Martin Keppler geht in Ruhestand: IHK Nordschwarzwald sucht Nachfolger für Geschäftsführer

Pforzheim. Wechsel an der Spitze: Zum 31. Dezember 2022 wird IHK-Hauptgeschäftsführer Martin Keppler nach 34 Dienstjahren bei der IHK Nordschwarzwald im Alter von 67 Jahren in den Ruhestand gehen, wie die Handelskammer am Freitag mitteilte. Doch bis es soweit ist, hat Keppler „noch einiges vor“, wie er gegenüber der PZ sagte.

Um seine Nachfolge zeitig zu regeln, habe die Vollversammlung in ihrer vergangenen Sitzung beschlossen, die Stelle öffentlich auszuschreiben, sagte die Präsidentin der IHK Nordschwarzwald Claudia Gläser laut Mitteilung. Eine Findungskommission werde in enger Abstimmung mit dem Präsidium der IHK eine Vorauswahl der Bewerbungen treffen. Die endgültige Wahl eines Hauptgeschäftsführers oder einer Hauptgeschäftsführerin durch das oberste Entscheidungsorgan der IHK Nordschwarzwald – die Vollversammlung – soll im Dezember dieses Jahres stattfinden, die offizielle Amtsübernahme werde dann am 01. Januar 2023 erfolgen.

Was soll der ideale Kandidat beziehungsweise die ideale Kandidatin mitbringen? Gesucht wird eine Persönlichkeit mit wirtschaftswissenschaftlichem oder juristischem Hintergrund und beruflicher Erfahrung im IHK-Umfeld oder einer ähnlich gearteten Organisation sein, heißt es. Entsprechende mehrjährige praktische Erfahrungen, die in einem Unternehmen der freien Wirtschaft erworben wurden, sollten auf jeden Fall vorhanden sein, sind sich die Vertreter und Vertreterinnen der Kommission einig. Außerdem lege die IHK wert auf Führungsqualitäten, ein profundes Verständnis für die Belange der Mitgliedsunternehmen der IHK, persönliche Integrität und ein ausgeprägtes gesellschafts- und wirtschaftspolitisches Verständnis.

Martin Keppler, 2009 zum Geschäftsführer ernannt, löste damals Achim Rummel ab.

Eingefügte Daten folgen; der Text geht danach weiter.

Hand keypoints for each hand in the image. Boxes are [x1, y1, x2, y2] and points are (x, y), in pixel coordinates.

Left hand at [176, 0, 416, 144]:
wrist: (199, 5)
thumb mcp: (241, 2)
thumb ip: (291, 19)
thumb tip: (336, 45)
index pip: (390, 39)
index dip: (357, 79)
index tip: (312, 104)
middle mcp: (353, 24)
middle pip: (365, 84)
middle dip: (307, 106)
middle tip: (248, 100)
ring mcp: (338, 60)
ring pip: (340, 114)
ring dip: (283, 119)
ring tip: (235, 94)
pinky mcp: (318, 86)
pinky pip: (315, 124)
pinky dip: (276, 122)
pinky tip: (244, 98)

Davor war er bereits 21 Jahre bei der IHK Nordschwarzwald tätig, unter anderem leitete der Bad Wildbader die Geschäftsbereiche Bildung und Tourismus. Der 66-Jährige studierte Betriebswirtschaftslehre in Rosenheim und war zuerst in der heimischen Holzwirtschaft tätig, bevor er zur Kammer wechselte.

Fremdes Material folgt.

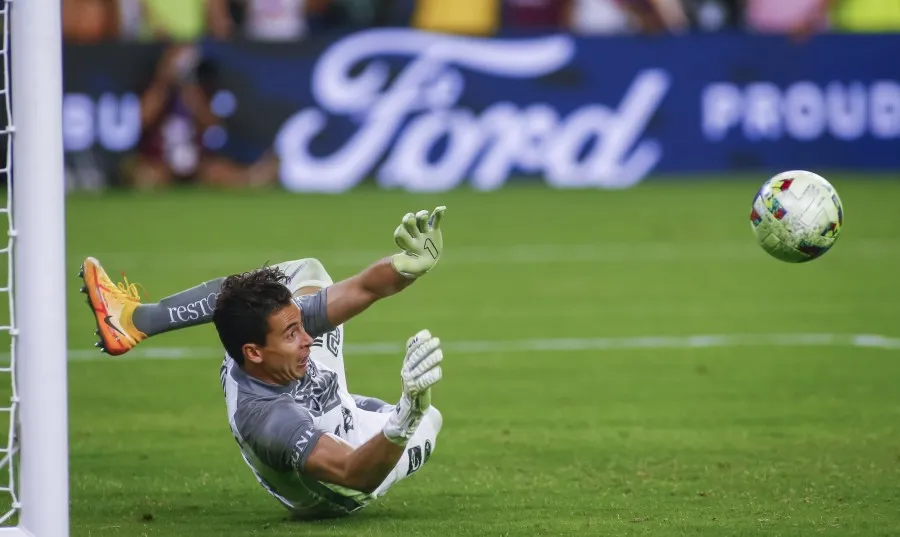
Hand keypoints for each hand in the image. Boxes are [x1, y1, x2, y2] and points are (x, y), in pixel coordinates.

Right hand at [383, 330, 443, 444]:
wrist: (411, 405)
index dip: (419, 341)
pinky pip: (423, 383)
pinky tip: (438, 371)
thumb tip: (422, 333)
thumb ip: (416, 351)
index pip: (411, 350)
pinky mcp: (416, 392)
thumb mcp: (414, 366)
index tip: (428, 334)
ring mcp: (410, 382)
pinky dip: (430, 377)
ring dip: (430, 360)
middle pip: (416, 358)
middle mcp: (406, 371)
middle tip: (437, 341)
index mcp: (406, 364)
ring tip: (440, 354)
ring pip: (420, 369)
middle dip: (426, 348)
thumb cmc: (416, 382)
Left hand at [390, 206, 444, 278]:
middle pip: (409, 223)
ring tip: (424, 215)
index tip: (402, 233)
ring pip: (421, 219)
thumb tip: (394, 264)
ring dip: (421, 215)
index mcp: (407, 243)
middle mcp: (414, 234)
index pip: (400, 234)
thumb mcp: (410, 266)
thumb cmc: (416, 264)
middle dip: (409, 220)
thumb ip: (403, 264)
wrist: (427, 260)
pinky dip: (438, 214)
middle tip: (411, 219)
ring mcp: (424, 231)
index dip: (400, 232)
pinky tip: (442, 209)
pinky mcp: (434, 230)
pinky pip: (436, 220)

Auch Claudia Gläsers Amtszeit als Präsidentin endet im kommenden Jahr. Die Geschäftsführerin der gleichnamigen Maschinenbaufirma aus Horb übernahm 2017 das Amt vom Pforzheimer Unternehmer Burkhard Thost. Im Sommer 2022 müssen dann die Mitglieder der Vollversammlung entscheiden, ob es zu einer Wiederwahl oder zum Stabwechsel kommt.